Attitude toward COVID-19 vaccine acceptance and the bell of new intranasal vaccine is ringing

Date: 21 August 2021

Time: 11:00 AM (Bangladesh time)

Speaker: Dr. Sabir Hussain, PhD Fellow, Department of Infectious Diseases and Public Health,
City University of Hong Kong
, Hong Kong


COVID-19, caused by the severe acute respiratory syndrome coronavirus 2 (SARS-CoV-2), continues to cause morbidity and mortality all around the globe, 204,644,849 confirmed cases of COVID-19, including 4,323,139 deaths, reported to WHO. Vaccination is considered as a key to combat the pandemic and to restore social and economic normality. This study aimed to investigate the acceptability of COVID-19 vaccines and their predictors in addition to the attitudes towards these vaccines among the general public in Pakistan. Logistic regression analysis was used to find the predictors of COVID-19 vaccines’ acceptability. A total of 3,100 participants completed the survey. The public acceptability of COVID-19 vaccines was fairly low (37.4%) in Pakistan. Similarly, graduated participants believed that vaccines are generally safe (OR = 9.258, 95CI% = 6.020–14.237, p < .001), However, those above 35 years old (OR = 0.376, 95CI% = 0.233–0.607, p < .001) and employed participants (OR = 0.542, 95CI% = 0.405–0.725, p < .001) were less likely to accept the COVID-19 vaccines. Moreover, participants who believed that there was a conspiracy behind COVID-19 (OR = 0.502, 95CI% = 0.356–0.709, p < .001) and those who do not trust any source of information on COVID-19 vaccines (OR = 0.271, 95CI% = 0.183–0.400, p < .001), were less likely to have acceptance towards them. There are several myths and vaccine hesitancy to reach out the herd immunity. Intramuscular vaccines have been launched in the market, and ministries of health of each country is trying to immunize the maximum population from these vaccines. A new intranasal vaccine has recently successfully completed the trial, and they claim that this can block the transmission and immunization; it may prove as an effective tool for winning the war against COVID-19.

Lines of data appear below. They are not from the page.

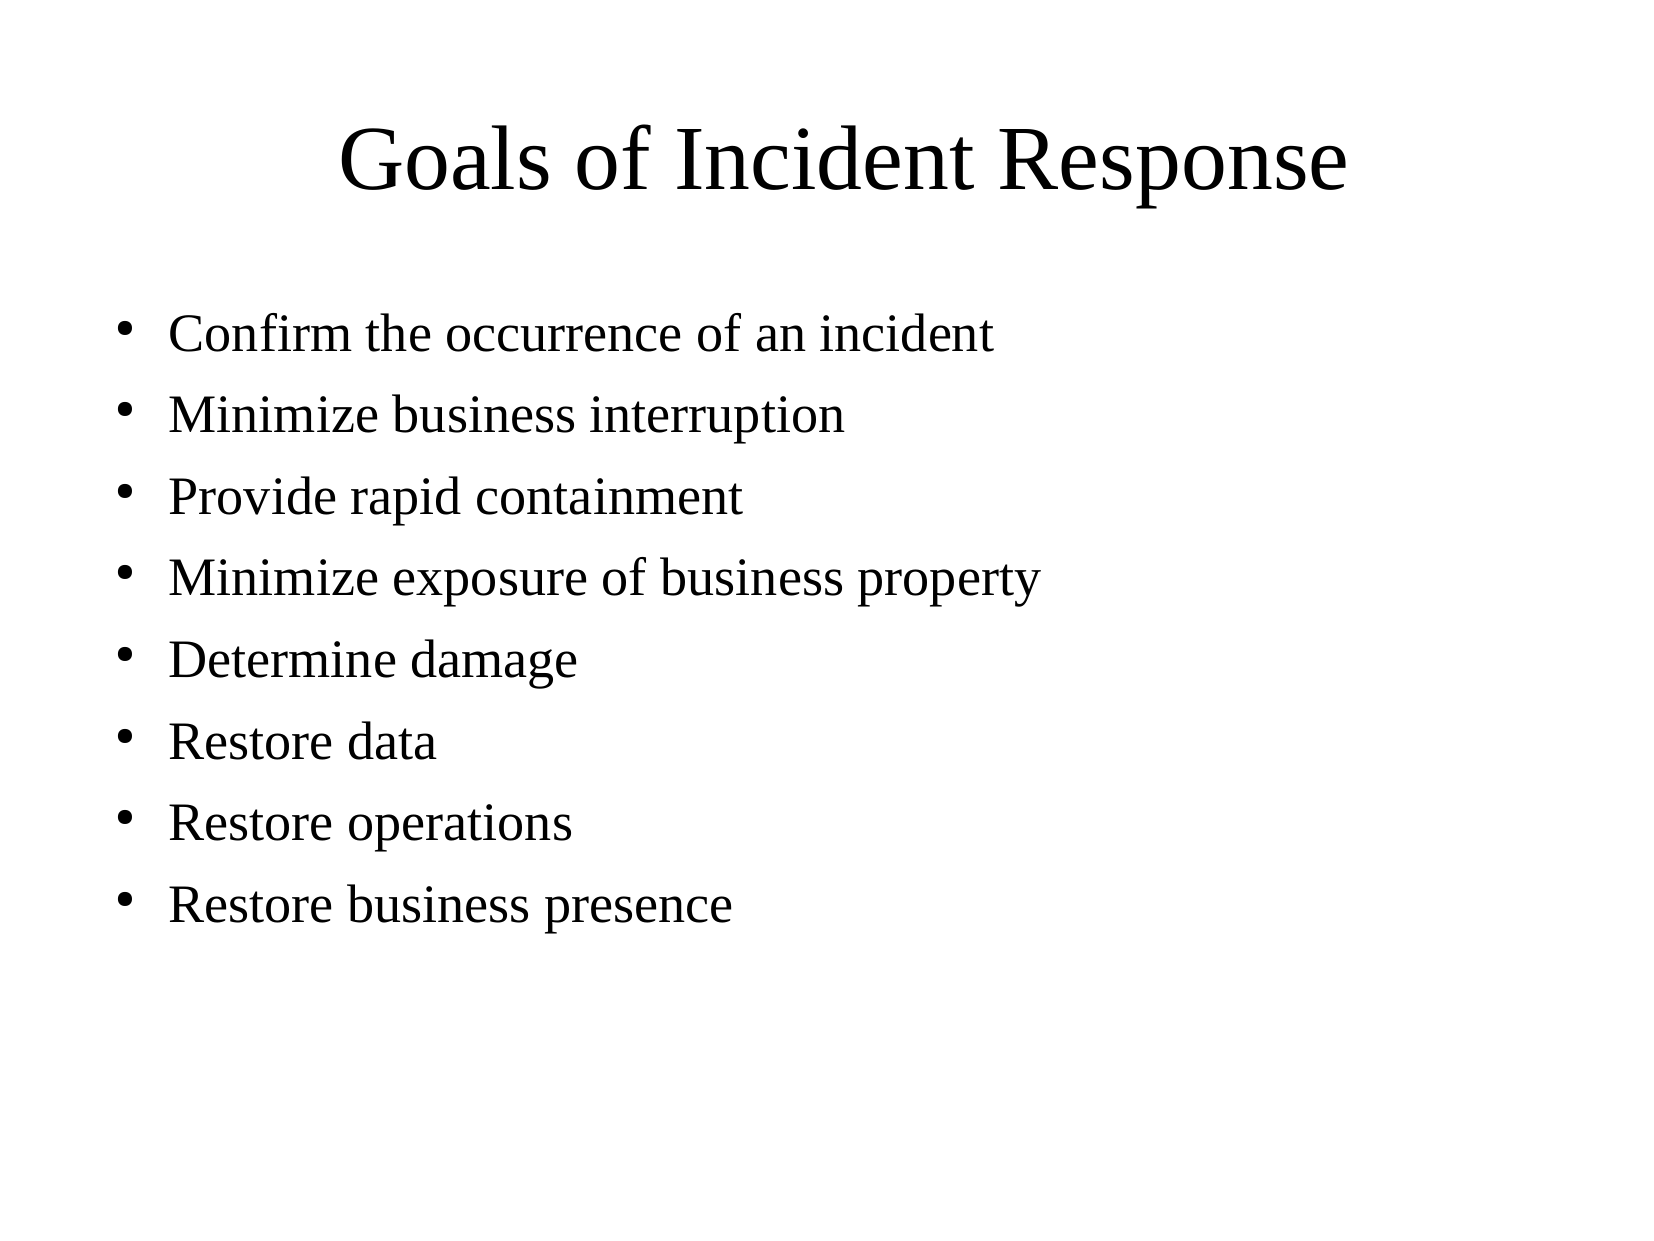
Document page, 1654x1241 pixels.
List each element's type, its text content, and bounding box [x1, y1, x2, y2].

list Confirm the occurrence of an incident Minimize business interruption Provide rapid containment Minimize exposure of business property Determine damage Restore data Restore operations Restore business presence [82, 289, 1571, 1108]
title Goals of Incident Response [82, 49, 1571, 257]
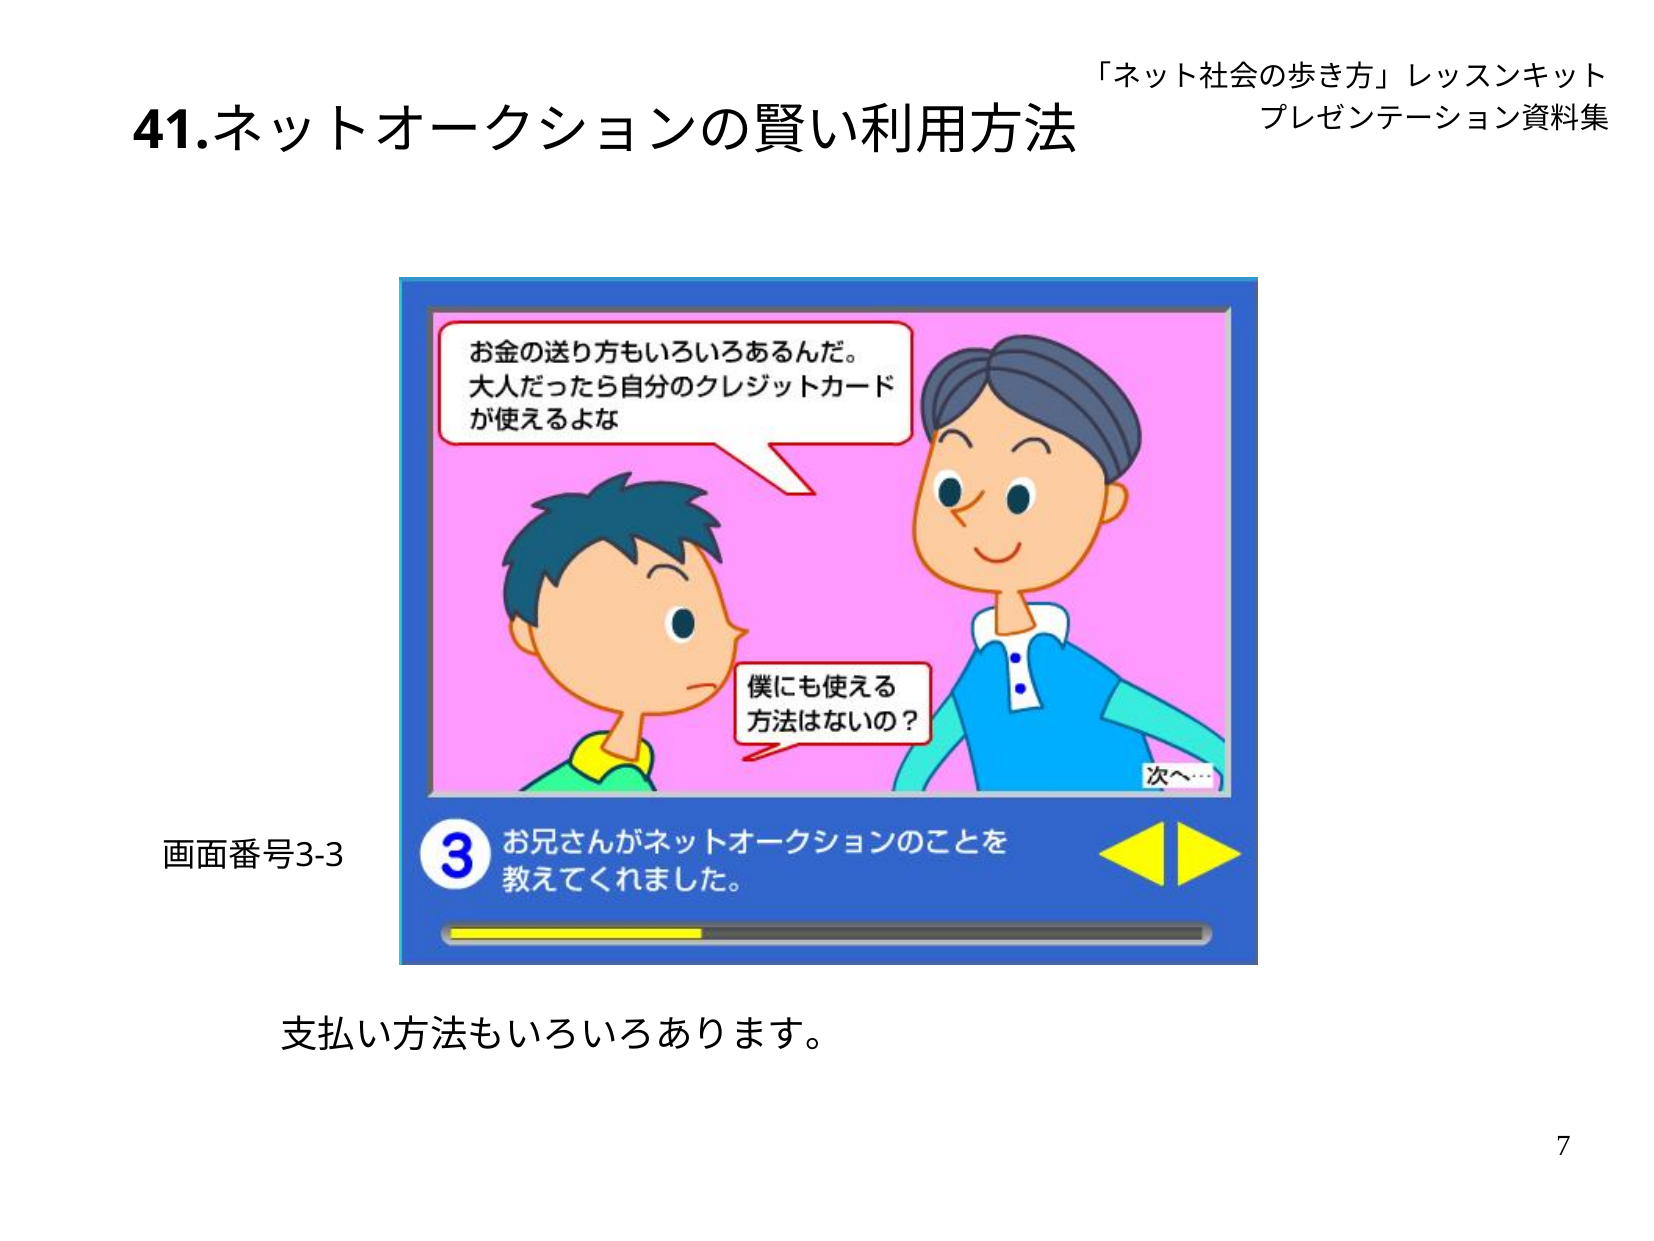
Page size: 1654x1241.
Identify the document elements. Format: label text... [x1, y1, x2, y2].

Dr. Sabir Hussain has completed Doctor of Veterinary Medicine from the University of Veterinary and Animal Sciences, Lahore Pakistan. He is accredited as Registered Veterinary Practitioner from Pakistan Veterinary Medical Council. He did his MPhil in the discipline of Epidemiology and Public Health from the Same university. Currently, he is doing PhD in the discipline of Infectious Diseases and Public Health, Jockey club College of Veterinary Medicine and Life Sciences, City University of Hong Kong. He has published 7 research articles in various peer-reviewed journals. Moreover, he has presented 12 international conferences papers.